» Given records
'''
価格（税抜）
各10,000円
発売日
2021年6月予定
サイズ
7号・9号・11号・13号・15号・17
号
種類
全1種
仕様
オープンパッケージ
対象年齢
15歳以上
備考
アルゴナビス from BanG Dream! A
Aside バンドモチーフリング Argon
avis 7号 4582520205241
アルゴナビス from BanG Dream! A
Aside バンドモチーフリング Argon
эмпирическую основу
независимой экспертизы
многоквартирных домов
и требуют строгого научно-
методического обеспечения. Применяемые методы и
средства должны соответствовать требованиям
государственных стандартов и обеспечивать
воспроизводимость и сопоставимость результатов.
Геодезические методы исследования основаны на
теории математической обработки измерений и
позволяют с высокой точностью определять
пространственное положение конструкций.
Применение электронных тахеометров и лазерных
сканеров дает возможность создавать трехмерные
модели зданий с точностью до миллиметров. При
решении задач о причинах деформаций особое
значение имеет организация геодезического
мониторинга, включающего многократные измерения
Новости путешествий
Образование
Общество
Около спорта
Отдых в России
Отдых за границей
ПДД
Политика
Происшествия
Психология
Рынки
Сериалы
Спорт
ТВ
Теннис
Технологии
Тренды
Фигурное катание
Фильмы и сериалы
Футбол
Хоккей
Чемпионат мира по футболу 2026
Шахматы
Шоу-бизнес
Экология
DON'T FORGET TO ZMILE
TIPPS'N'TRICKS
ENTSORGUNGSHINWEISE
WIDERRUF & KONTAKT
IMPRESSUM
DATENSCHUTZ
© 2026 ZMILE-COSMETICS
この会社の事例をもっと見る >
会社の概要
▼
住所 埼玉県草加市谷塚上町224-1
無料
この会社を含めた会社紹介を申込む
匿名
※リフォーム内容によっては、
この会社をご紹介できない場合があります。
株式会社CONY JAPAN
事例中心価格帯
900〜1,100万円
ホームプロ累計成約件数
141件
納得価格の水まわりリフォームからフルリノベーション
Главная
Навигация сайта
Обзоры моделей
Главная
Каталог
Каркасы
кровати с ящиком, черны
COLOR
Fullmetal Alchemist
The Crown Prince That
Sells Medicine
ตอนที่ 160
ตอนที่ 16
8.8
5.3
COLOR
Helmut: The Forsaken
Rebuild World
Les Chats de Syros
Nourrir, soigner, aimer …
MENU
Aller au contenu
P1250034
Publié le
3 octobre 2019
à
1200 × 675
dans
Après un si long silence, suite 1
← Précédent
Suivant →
'''
» To-do item
Reproduce the full set of records precisely.

» Response area
価格（税抜）
各10,000円
発売日
2021年6月予定
サイズ
7号・9号・11号・13号・15号・17
号
種類
全1種
仕様
オープンパッケージ
対象年齢
15歳以上
備考
アルゴナビス from BanG Dream! A
Aside バンドモチーフリング Argon
avis 7号 4582520205241
アルゴナビス from BanG Dream! A
Aside バンドモチーフリング Argon
эмпирическую основу
независимой экспертизы
многоквартирных домов
и требуют строгого научно-
методического обеспечения. Применяемые методы и
средства должны соответствовать требованиям
государственных стандартов и обеспечивать
воспроизводимость и сопоставимость результатов.
Геодезические методы исследования основаны на
теории математической обработки измерений и
позволяют с высокой точностью определять
пространственное положение конструкций.
Применение электронных тахеометров и лазерных
сканеров дает возможность создавать трехмерные
модели зданий с точностью до миллиметров. При
решении задач о причинах деформаций особое
значение имеет организация геодезического
мониторинга, включающего многократные измерения
Новости путешествий
Образование
Общество
Около спорта
Отдых в России
Отдых за границей
ПДД
Политика
Происшествия
Психология
Рынки
Сериалы
Спорт
ТВ
Теннис
Технологии
Тренды
Фигурное катание
Фильмы и сериалы
Футбол
Хоккей
Чемпионат мира по футболу 2026
Шахматы
Шоу-бизнес
Экология
DON'T FORGET TO ZMILE
TIPPS'N'TRICKS
ENTSORGUNGSHINWEISE
WIDERRUF & KONTAKT
IMPRESSUM
DATENSCHUTZ
© 2026 ZMILE-COSMETICS
この会社の事例をもっと見る >
会社の概要
▼
住所 埼玉県草加市谷塚上町224-1
無料
この会社を含めた会社紹介を申込む
匿名
※リフォーム内容によっては、
この会社をご紹介できない場合があります。
株式会社CONY JAPAN
事例中心価格帯
900〜1,100万円
ホームプロ累計成約件数
141件
納得価格の水まわりリフォームからフルリノベーション
Главная
Навигация сайта
Обзоры моделей
Главная
Каталог
Каркасы
кровати с ящиком, черны
COLOR
Fullmetal Alchemist
The Crown Prince That
Sells Medicine
ตอนที่ 160
ตอนที่ 16
8.8
5.3
COLOR
Helmut: The Forsaken
Rebuild World
Les Chats de Syros
Nourrir, soigner, aimer …
MENU
Aller au contenu
P1250034
Publié le
3 octobre 2019
à
1200 × 675
dans
Après un si long silence, suite 1
← Précédent
Suivant →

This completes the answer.